# SQL Options in Spark HW

Alirght let's apply what we learned in the lecture to a new dataset!

**But first!**

Let's start with Spark SQL. But first we need to create a Spark Session!

In [1]:
import pandas as pd
import numpy as np
import datetime as dt

import findspark
findspark.init()
import pyspark
from pyspark.sql import SparkSession
from pyspark.sql.functions import *#avg, count, expr
from pyspark.sql.types import *
from pyspark.ml.feature import SQLTransformer

In [2]:
# initialize
sc = pyspark.SparkContext()
spark = SparkSession(sc)
spark.sparkContext.appName = 'sqlOptionsAss'
# show the number of cores
print('%d cores'%spark._jsc.sc().getExecutorMemoryStatus().keySet().size())
spark

1 cores


## Read in our DataFrame for this Notebook

For this notebook we will be using the Google Play Store csv file attached to this lecture. Let's go ahead and read it in. 

### About this dataset

Contains a list of Google Play Store Apps and info about the apps like the category, rating, reviews, size, etc. 

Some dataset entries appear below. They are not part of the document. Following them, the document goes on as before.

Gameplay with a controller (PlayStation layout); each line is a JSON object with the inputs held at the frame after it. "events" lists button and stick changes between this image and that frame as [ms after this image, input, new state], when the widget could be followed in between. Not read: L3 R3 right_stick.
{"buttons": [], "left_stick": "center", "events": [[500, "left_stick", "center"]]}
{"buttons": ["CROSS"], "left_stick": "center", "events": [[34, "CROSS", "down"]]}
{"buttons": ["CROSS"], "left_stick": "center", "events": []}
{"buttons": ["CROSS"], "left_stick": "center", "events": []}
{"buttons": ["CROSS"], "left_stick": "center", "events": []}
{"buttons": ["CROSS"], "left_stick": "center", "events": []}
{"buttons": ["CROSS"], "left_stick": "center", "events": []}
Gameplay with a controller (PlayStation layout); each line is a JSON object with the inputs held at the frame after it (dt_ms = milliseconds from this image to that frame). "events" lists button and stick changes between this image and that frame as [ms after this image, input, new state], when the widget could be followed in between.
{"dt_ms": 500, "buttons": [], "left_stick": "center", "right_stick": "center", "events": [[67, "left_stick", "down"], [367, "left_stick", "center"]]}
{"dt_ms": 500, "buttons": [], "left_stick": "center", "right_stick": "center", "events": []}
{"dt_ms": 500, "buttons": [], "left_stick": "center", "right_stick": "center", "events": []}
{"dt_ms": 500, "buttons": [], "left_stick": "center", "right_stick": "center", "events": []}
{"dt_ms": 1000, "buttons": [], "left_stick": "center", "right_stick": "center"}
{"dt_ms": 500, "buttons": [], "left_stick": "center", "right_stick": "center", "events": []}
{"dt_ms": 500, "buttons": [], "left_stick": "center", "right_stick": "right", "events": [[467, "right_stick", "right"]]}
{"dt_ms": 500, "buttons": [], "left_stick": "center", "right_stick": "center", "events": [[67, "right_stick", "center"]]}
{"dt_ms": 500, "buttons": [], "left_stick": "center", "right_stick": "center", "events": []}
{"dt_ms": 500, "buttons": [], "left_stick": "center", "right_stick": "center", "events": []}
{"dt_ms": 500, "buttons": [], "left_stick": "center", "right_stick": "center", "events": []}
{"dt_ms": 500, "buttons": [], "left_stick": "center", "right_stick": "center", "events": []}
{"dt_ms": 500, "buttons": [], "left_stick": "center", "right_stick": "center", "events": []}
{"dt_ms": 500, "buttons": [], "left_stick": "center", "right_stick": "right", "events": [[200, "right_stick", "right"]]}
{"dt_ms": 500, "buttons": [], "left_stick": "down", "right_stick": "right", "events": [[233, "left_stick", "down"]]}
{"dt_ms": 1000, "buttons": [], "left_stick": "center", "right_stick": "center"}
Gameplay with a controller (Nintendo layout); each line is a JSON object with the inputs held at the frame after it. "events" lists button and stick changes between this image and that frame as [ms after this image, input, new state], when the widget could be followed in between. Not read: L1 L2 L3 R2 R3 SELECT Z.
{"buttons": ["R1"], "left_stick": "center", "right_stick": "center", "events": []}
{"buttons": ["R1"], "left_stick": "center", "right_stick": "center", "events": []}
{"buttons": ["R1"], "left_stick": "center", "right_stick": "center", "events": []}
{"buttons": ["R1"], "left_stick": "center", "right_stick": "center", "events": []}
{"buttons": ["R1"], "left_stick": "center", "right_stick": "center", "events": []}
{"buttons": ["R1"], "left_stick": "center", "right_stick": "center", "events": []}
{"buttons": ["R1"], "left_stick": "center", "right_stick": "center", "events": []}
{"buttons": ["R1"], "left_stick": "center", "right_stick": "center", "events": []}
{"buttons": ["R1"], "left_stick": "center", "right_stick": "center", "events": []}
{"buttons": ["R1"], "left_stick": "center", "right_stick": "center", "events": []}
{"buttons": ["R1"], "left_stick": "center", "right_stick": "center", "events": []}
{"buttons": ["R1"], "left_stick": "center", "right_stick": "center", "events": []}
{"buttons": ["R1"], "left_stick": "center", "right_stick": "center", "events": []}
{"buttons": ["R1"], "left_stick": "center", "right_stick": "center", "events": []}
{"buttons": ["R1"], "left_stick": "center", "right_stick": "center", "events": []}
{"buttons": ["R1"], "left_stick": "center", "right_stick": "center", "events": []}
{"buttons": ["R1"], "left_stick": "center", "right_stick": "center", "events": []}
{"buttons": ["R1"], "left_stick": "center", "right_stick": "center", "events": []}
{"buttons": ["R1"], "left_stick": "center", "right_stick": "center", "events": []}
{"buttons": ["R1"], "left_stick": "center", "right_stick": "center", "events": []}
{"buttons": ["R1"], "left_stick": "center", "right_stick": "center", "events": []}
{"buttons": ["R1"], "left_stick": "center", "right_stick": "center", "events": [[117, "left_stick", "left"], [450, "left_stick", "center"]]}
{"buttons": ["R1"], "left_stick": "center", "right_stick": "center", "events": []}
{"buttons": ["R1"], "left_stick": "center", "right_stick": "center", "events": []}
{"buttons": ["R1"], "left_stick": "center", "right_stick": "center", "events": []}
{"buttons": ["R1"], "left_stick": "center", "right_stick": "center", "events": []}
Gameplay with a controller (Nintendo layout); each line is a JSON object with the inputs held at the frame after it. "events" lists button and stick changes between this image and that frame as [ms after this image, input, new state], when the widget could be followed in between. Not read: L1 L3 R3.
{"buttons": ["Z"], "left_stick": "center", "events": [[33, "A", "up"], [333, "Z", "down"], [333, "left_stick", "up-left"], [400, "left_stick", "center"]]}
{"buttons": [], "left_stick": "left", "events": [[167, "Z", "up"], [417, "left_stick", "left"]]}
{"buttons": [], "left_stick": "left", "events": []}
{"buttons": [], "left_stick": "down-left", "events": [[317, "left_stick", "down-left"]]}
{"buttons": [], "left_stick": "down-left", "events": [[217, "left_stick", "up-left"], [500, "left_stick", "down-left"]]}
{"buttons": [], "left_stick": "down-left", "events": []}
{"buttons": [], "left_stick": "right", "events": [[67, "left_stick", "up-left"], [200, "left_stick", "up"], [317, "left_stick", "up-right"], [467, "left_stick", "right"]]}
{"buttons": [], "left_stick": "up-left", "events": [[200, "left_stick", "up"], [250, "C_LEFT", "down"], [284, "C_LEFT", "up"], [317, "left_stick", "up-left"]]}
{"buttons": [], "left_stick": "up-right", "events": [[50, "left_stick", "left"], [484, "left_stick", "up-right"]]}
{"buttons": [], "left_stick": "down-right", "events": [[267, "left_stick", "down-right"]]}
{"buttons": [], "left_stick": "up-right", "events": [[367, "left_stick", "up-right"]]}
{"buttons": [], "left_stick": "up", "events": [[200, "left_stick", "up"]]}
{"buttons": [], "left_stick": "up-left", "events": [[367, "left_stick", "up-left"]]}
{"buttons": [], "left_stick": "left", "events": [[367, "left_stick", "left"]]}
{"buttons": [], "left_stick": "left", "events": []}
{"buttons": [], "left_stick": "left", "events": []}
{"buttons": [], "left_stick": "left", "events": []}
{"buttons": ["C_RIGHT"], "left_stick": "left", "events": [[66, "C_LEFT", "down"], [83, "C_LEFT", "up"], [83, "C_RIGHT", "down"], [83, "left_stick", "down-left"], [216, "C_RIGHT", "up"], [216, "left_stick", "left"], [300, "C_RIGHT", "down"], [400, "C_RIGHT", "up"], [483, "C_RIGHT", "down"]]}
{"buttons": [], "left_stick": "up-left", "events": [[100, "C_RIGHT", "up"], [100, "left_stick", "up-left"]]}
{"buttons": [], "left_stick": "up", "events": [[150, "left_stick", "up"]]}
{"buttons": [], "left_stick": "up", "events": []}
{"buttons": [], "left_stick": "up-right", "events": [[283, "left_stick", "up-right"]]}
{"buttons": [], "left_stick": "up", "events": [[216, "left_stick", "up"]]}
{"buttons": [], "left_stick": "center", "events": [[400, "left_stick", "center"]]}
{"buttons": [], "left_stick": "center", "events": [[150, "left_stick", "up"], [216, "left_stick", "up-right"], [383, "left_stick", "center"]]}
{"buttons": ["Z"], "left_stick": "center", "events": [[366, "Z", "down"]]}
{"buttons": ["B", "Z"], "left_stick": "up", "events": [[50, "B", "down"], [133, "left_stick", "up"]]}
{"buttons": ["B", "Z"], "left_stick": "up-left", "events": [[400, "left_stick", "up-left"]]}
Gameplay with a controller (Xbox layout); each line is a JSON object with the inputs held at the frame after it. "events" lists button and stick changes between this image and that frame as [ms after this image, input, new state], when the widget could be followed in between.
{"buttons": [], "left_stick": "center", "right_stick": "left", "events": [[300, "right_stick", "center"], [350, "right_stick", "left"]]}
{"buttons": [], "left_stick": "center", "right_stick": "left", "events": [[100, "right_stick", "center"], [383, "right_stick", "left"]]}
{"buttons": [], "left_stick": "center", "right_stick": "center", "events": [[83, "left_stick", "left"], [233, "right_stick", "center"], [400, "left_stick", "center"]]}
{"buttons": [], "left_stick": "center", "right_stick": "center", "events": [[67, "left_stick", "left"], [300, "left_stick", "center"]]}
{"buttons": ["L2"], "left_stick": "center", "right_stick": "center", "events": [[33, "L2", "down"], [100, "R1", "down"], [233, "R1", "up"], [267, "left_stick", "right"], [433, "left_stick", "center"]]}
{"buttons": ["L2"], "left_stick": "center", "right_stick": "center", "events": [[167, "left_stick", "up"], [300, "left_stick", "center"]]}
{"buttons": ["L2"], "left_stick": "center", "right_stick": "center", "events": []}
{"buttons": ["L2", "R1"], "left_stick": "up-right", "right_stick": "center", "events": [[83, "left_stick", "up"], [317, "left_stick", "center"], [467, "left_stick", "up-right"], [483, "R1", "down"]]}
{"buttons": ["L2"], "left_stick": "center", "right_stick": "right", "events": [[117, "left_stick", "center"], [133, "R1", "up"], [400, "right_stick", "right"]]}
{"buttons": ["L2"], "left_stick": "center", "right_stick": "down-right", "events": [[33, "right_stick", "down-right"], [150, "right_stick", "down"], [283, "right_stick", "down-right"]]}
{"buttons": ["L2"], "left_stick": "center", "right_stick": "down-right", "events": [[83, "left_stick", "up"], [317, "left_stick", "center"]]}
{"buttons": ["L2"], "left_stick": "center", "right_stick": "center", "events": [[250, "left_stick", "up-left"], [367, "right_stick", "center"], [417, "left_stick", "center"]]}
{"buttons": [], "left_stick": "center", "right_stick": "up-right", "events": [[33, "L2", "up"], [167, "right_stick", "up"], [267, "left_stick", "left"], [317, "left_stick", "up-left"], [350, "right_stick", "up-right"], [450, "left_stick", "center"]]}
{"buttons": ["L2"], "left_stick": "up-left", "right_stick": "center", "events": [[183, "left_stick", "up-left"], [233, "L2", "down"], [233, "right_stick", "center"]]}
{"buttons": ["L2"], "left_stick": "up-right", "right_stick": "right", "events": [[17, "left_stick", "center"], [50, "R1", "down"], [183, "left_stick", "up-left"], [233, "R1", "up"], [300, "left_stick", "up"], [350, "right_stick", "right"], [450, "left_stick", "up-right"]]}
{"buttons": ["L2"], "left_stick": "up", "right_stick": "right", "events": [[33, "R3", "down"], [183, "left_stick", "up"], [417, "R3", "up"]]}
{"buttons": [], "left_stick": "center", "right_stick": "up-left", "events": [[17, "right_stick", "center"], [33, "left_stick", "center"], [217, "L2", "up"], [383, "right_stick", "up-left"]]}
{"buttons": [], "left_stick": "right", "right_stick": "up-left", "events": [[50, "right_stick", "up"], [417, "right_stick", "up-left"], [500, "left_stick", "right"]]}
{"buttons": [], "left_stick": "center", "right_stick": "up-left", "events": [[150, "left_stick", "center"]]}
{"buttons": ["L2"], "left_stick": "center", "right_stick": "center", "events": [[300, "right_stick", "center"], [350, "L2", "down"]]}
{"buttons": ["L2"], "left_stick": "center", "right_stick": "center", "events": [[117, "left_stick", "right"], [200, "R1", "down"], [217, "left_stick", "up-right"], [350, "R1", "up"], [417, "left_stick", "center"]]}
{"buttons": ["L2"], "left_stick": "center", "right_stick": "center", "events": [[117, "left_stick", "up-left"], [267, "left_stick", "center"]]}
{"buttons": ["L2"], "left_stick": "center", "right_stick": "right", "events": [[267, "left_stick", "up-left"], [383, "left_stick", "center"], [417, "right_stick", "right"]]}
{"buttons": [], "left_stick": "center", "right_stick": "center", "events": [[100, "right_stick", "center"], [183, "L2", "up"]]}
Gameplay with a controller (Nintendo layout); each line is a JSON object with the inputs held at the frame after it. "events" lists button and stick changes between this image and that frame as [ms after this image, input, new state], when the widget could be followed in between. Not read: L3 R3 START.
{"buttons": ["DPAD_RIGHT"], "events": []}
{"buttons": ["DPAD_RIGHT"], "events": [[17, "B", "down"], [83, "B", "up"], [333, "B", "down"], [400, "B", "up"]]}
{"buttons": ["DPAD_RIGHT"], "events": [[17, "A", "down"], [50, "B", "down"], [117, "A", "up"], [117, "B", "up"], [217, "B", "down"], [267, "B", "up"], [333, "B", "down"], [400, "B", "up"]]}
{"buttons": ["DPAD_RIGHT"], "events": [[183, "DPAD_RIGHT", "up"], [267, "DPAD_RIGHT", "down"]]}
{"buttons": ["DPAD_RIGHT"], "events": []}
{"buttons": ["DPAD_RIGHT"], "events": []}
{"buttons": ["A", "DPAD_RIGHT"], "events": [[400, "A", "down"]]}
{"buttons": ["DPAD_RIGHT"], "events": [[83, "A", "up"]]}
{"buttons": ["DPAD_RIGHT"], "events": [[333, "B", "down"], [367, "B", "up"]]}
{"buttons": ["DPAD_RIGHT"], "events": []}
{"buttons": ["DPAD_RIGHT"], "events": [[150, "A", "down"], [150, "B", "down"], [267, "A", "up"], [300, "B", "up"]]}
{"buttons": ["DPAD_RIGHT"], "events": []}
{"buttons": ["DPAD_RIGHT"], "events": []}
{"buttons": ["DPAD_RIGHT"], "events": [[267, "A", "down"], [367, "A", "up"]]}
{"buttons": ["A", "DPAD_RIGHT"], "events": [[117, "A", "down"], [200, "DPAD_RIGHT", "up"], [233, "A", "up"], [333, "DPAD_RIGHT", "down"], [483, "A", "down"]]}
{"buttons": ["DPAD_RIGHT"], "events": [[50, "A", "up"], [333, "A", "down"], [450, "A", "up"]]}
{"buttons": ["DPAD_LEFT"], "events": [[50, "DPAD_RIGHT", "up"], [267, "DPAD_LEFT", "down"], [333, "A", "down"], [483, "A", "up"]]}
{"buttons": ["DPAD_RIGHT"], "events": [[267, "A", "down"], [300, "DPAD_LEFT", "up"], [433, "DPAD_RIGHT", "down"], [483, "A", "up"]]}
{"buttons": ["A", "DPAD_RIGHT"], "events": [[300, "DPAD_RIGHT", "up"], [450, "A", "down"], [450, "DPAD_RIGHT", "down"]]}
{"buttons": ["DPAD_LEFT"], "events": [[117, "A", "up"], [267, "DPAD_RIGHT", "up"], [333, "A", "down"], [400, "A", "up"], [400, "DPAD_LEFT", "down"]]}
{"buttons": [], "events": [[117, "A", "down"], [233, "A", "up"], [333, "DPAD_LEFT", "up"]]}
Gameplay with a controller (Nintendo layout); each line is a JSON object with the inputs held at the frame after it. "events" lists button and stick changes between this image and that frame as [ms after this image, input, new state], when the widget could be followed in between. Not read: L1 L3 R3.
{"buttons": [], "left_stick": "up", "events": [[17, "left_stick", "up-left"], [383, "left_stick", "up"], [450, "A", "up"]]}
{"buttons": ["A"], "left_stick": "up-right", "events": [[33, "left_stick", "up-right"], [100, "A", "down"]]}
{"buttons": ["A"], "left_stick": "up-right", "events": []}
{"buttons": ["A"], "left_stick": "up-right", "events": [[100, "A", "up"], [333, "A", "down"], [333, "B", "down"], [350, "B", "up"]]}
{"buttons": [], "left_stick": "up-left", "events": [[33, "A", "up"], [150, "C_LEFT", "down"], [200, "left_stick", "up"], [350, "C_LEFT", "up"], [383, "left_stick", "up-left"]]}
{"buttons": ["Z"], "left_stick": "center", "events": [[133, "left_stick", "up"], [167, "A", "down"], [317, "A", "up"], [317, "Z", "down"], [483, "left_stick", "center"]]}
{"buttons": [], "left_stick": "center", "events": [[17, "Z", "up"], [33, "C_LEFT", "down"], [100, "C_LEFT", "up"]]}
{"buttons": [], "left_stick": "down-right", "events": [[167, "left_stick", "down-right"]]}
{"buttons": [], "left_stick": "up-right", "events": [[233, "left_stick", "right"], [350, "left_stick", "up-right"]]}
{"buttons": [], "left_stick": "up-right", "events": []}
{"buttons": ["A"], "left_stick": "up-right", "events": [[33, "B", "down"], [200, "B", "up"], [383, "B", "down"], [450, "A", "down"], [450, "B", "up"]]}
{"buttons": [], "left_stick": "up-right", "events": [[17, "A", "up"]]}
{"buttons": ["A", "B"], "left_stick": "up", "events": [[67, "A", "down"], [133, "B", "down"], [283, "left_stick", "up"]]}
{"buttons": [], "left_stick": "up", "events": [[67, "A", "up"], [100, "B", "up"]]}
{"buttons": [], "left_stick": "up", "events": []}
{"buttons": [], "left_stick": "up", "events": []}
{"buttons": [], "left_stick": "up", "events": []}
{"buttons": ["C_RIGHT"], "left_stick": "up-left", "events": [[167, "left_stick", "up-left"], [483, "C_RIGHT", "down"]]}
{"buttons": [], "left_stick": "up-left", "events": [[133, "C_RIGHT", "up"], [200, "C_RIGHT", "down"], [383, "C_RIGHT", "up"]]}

**Source:** https://www.kaggle.com/lava18/google-play-store-apps

In [7]:
# load the data
fil = '../../data/googleplaystore.csv'
schem = StructType([StructField('App', StringType()), StructField('Category', StringType()),
                    StructField('Rating', FloatType()), StructField('Reviews', IntegerType()),
                    StructField('Size', StringType()), StructField('Installs', StringType()),
                    StructField('Type', StringType()), StructField('Price', FloatType()),
                    StructField('Content Rating', StringType()), StructField('Genres', StringType()),
                    StructField('Last Updated', DateType()), StructField('Current Ver', StringType()),
                    StructField('Android Ver', StringType())])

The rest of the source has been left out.